───── Excerpted text

More important than the visuals, though, are the performances. Martin Short finds real sympathy as Jack, even when he goes full screwball. Short can be grating in other films, but I think he’s palatable here because his overacting seems appropriate for the extreme situations he’s put in. He’s also grounded by Tuck, a charming rogue who’s been forced into near-powerlessness. Quaid spends most of the movie scrunched in a blinky, buttony computer console, yet he manages to project great energy. The two actors share nearly no screen time, but they somehow play off each other, with powerful and funny results. Innerspace pulls off many great feats, but making us care about its leads, in the midst of its insane plot, is by far its greatest one.
There are so many crazy little details and characters that make Innerspace memorable that it’d do no good to try and list them all. The movie is a mural of silliness, painted corner-to-corner with colorful characters and wacky moments. A lot of it is corny, but a lot of it is inspired, and there’s an innocence to its tone and aesthetic that’s missing from comedies today. The more I watch it, the more I lament that we may never see a movie quite like it again.

──────────
───── Dataset

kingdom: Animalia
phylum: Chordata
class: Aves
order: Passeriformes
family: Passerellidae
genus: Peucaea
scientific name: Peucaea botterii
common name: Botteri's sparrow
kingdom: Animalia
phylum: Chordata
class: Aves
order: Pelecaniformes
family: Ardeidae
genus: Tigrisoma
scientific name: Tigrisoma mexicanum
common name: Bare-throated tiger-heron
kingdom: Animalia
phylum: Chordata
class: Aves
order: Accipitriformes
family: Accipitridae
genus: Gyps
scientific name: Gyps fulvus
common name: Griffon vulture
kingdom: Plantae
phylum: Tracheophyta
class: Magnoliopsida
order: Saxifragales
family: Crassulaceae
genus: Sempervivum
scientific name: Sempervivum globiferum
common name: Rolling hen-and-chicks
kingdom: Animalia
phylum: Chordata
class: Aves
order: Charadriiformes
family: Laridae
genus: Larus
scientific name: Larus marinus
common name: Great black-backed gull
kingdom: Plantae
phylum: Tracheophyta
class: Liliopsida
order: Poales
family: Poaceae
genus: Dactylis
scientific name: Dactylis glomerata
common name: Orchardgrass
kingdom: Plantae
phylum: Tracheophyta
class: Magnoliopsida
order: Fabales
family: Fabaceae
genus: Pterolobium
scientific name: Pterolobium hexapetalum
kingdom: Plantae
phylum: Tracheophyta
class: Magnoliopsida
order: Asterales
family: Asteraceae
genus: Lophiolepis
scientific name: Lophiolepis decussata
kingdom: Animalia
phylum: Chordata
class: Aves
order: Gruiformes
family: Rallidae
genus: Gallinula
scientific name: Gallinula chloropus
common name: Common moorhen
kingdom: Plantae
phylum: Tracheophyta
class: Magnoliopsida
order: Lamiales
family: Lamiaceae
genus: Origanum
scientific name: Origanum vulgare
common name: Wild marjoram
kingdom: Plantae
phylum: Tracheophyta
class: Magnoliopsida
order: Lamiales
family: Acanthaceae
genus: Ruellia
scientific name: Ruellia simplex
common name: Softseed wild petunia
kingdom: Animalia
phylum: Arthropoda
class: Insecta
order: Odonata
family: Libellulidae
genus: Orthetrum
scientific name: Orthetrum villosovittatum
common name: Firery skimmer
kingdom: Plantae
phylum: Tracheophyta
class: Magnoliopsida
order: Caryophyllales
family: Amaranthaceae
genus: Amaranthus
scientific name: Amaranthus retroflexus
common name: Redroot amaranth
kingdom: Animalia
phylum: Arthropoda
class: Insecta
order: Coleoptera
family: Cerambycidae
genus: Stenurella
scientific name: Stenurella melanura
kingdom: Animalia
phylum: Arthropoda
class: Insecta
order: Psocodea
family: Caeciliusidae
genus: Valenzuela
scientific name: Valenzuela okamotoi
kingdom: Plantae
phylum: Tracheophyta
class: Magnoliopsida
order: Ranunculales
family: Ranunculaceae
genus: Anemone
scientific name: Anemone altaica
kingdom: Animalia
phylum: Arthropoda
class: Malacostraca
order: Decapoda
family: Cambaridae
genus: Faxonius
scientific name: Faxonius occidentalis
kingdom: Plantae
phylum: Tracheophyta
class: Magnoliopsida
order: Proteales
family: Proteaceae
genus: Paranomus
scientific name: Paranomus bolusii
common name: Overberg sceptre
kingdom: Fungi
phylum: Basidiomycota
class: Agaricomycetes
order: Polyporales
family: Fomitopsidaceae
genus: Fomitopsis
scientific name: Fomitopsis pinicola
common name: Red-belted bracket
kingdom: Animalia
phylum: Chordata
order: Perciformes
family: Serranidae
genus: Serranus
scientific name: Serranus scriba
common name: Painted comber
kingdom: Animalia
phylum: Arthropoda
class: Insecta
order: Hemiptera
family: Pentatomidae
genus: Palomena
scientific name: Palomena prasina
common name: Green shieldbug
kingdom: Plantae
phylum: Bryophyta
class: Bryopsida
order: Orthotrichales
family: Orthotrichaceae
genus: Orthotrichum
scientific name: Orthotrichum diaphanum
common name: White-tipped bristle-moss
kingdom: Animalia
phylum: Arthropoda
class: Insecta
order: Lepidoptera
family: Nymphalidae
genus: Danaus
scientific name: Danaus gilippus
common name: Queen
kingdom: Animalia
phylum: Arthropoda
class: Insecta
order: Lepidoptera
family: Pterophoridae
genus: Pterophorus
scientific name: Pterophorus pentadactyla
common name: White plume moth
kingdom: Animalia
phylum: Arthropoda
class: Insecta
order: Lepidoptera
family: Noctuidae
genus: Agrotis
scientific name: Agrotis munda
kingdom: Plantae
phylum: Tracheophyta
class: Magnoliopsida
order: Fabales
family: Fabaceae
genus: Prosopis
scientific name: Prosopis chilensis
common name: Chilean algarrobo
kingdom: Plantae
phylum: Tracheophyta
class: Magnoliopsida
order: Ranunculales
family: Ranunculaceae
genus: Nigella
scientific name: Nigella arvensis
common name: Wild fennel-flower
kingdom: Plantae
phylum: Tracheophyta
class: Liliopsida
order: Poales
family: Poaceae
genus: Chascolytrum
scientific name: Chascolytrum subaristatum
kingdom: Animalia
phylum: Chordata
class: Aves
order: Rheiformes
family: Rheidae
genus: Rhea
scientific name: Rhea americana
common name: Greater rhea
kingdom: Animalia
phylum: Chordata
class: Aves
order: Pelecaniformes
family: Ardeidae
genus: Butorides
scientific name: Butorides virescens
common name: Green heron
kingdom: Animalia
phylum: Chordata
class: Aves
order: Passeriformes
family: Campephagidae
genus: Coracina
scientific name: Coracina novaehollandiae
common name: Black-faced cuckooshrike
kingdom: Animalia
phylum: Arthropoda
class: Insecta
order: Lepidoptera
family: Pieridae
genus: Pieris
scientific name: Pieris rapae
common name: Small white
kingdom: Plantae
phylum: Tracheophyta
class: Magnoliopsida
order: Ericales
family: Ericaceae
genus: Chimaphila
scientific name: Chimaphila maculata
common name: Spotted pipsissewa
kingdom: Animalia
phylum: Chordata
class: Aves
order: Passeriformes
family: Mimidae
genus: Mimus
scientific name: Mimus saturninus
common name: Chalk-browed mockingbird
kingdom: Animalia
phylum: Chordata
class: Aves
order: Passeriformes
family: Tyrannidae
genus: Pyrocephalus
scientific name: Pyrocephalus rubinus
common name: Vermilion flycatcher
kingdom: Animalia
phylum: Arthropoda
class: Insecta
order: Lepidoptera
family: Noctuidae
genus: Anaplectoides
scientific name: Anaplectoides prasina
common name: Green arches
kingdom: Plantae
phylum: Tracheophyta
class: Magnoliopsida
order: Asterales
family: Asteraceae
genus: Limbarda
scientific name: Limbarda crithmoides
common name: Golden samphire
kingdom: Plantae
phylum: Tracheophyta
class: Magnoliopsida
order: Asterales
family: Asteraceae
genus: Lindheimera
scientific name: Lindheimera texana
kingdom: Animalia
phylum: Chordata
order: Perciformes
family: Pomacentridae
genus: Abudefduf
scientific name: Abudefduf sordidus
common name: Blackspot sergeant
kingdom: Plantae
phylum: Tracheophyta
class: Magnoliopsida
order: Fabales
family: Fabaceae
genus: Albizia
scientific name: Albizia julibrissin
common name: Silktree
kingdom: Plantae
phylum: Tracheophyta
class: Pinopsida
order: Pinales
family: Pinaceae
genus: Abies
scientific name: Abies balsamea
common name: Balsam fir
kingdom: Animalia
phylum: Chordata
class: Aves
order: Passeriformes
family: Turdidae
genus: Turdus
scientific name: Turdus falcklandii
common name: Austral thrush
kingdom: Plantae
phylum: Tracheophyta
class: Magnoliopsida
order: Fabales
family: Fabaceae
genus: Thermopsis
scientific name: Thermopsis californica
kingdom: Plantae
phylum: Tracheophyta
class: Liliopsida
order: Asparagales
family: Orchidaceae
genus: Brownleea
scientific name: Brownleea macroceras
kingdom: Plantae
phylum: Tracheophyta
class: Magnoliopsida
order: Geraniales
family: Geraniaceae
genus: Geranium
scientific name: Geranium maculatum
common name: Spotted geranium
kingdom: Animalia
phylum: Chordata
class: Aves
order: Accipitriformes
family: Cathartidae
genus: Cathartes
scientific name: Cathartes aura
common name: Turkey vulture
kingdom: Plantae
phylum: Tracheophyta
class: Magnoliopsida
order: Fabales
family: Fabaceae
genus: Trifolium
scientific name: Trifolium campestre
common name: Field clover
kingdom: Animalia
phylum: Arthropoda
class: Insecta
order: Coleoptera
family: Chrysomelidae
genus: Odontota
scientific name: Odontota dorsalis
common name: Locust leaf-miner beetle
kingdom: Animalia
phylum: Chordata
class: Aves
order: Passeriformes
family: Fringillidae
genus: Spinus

──────────

**Exercise 1**
Repeat the Innerspace review from "There are so" to "like it again.".
**Exercise 2**
Write the next part of the Innerspace review, picking up after its final sentence.
You won't need the rows for anything here.

**Exercise result 1**
There are so many crazy little details and characters that make Innerspace memorable that it’d do no good to try and list them all. The movie is a mural of silliness, painted corner-to-corner with colorful characters and wacky moments. A lot of it is corny, but a lot of it is inspired, and there’s an innocence to its tone and aesthetic that’s missing from comedies today. The more I watch it, the more I lament that we may never see a movie quite like it again.

**Exercise result 2**
If Innerspace were to be animated, it’d have to be done by Madhouse, the Japanese studio that brought us the glorious Stink Bomb. That cartoon was another tale of science gone wrong, and it also featured a bit of a dope at its center, so the parallels are there. While I doubt that even their greatest wizards could channel Dante’s sly directing style, I’m sure they could add a voltage to the film that would turn it into something special.
It’d sure be tough to replace that face-changing scene, though. I think animating that part would only make it look worse!